• **PROBLEM REQUIREMENTS**: Rewrite all of the data below as a numbered list, omitting any blank lines.

Stored data:

»»

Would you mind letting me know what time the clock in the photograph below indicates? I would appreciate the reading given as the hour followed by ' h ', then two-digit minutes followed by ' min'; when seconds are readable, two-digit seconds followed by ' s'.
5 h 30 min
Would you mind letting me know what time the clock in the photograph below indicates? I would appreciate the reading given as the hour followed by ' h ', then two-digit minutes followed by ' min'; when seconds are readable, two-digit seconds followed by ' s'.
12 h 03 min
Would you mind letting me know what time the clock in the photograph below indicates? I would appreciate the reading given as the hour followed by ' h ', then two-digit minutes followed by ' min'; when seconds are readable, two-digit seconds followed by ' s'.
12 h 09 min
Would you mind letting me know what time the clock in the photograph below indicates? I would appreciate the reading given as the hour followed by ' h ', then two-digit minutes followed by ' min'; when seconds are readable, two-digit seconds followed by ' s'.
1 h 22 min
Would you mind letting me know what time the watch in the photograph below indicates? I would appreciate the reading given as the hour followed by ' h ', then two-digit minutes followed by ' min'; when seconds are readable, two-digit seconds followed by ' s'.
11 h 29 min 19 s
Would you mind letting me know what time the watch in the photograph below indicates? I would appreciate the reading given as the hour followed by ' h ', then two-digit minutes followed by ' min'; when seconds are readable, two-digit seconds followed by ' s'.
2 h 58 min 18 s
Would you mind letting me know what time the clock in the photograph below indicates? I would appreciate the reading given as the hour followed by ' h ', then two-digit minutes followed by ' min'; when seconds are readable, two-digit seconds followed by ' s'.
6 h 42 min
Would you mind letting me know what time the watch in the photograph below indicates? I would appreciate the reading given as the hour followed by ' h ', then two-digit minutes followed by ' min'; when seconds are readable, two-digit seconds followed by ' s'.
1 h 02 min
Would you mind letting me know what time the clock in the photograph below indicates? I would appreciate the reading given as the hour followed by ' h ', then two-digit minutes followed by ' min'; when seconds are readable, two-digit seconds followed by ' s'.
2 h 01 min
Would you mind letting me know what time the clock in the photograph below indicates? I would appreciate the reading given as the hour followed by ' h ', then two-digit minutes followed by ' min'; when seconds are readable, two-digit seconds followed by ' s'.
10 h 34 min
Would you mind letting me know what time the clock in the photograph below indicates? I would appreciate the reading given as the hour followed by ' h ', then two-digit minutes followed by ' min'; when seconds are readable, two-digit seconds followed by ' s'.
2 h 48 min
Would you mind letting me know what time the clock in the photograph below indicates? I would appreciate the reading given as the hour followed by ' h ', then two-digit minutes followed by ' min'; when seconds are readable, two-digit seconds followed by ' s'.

««

• **SOLUTION TO THE EXERCISE**:
1. Would you mind letting me know what time the clock in the photograph below indicates? I would appreciate the reading given as the hour followed by ' h ', then two-digit minutes followed by ' min'; when seconds are readable, two-digit seconds followed by ' s'.
2. 5 h 30 min
3. Would you mind letting me know what time the clock in the photograph below indicates? I would appreciate the reading given as the hour followed by ' h ', then two-digit minutes followed by ' min'; when seconds are readable, two-digit seconds followed by ' s'.
4. 12 h 03 min
5. Would you mind letting me know what time the clock in the photograph below indicates? I would appreciate the reading given as the hour followed by ' h ', then two-digit minutes followed by ' min'; when seconds are readable, two-digit seconds followed by ' s'.
6. 12 h 09 min
7. Would you mind letting me know what time the clock in the photograph below indicates? I would appreciate the reading given as the hour followed by ' h ', then two-digit minutes followed by ' min'; when seconds are readable, two-digit seconds followed by ' s'.
8. 1 h 22 min
9. Would you mind letting me know what time the watch in the photograph below indicates? I would appreciate the reading given as the hour followed by ' h ', then two-digit minutes followed by ' min'; when seconds are readable, two-digit seconds followed by ' s'.
10. 11 h 29 min 19 s
11. Would you mind letting me know what time the watch in the photograph below indicates? I would appreciate the reading given as the hour followed by ' h ', then two-digit minutes followed by ' min'; when seconds are readable, two-digit seconds followed by ' s'.
12. 2 h 58 min 18 s
13. Would you mind letting me know what time the clock in the photograph below indicates? I would appreciate the reading given as the hour followed by ' h ', then two-digit minutes followed by ' min'; when seconds are readable, two-digit seconds followed by ' s'.
14. 6 h 42 min
15. Would you mind letting me know what time the watch in the photograph below indicates? I would appreciate the reading given as the hour followed by ' h ', then two-digit minutes followed by ' min'; when seconds are readable, two-digit seconds followed by ' s'.
16. 1 h 02 min
17. Would you mind letting me know what time the clock in the photograph below indicates? I would appreciate the reading given as the hour followed by ' h ', then two-digit minutes followed by ' min'; when seconds are readable, two-digit seconds followed by ' s'.
18. 2 h 01 min
19. Would you mind letting me know what time the clock in the photograph below indicates? I would appreciate the reading given as the hour followed by ' h ', then two-digit minutes followed by ' min'; when seconds are readable, two-digit seconds followed by ' s'.
20. 10 h 34 min
21. Would you mind letting me know what time the clock in the photograph below indicates? I would appreciate the reading given as the hour followed by ' h ', then two-digit minutes followed by ' min'; when seconds are readable, two-digit seconds followed by ' s'.
22. 2 h 48 min
23. Would you mind letting me know what time the clock in the photograph below indicates? I would appreciate the reading given as the hour followed by ' h ', then two-digit minutes followed by ' min'; when seconds are readable, two-digit seconds followed by ' s'.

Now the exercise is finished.